• [PROBLEM]: Could you print, unchanged, the lines of the data below that run from the line containing "[**a day later**]" through the end of the data, both ends included?
-------------------------
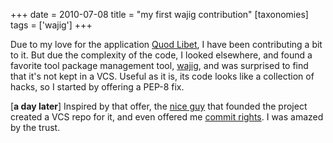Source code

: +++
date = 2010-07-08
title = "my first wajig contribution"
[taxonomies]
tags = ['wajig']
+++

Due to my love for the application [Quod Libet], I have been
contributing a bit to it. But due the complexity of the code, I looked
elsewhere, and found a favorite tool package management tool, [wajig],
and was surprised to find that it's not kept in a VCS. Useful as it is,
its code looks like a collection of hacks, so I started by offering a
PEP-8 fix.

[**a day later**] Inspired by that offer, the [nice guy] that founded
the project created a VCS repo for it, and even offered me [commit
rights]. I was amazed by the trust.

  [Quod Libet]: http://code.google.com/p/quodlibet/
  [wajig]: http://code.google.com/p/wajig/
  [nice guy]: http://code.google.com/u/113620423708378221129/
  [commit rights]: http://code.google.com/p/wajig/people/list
-------------------------
• [OUTPUT FOR THIS EXERCISE]:
[**a day later**] Inspired by that offer, the [nice guy] that founded
the project created a VCS repo for it, and even offered me [commit
rights]. I was amazed by the trust.

  [Quod Libet]: http://code.google.com/p/quodlibet/
  [wajig]: http://code.google.com/p/wajig/
  [nice guy]: http://code.google.com/u/113620423708378221129/
  [commit rights]: http://code.google.com/p/wajig/people/list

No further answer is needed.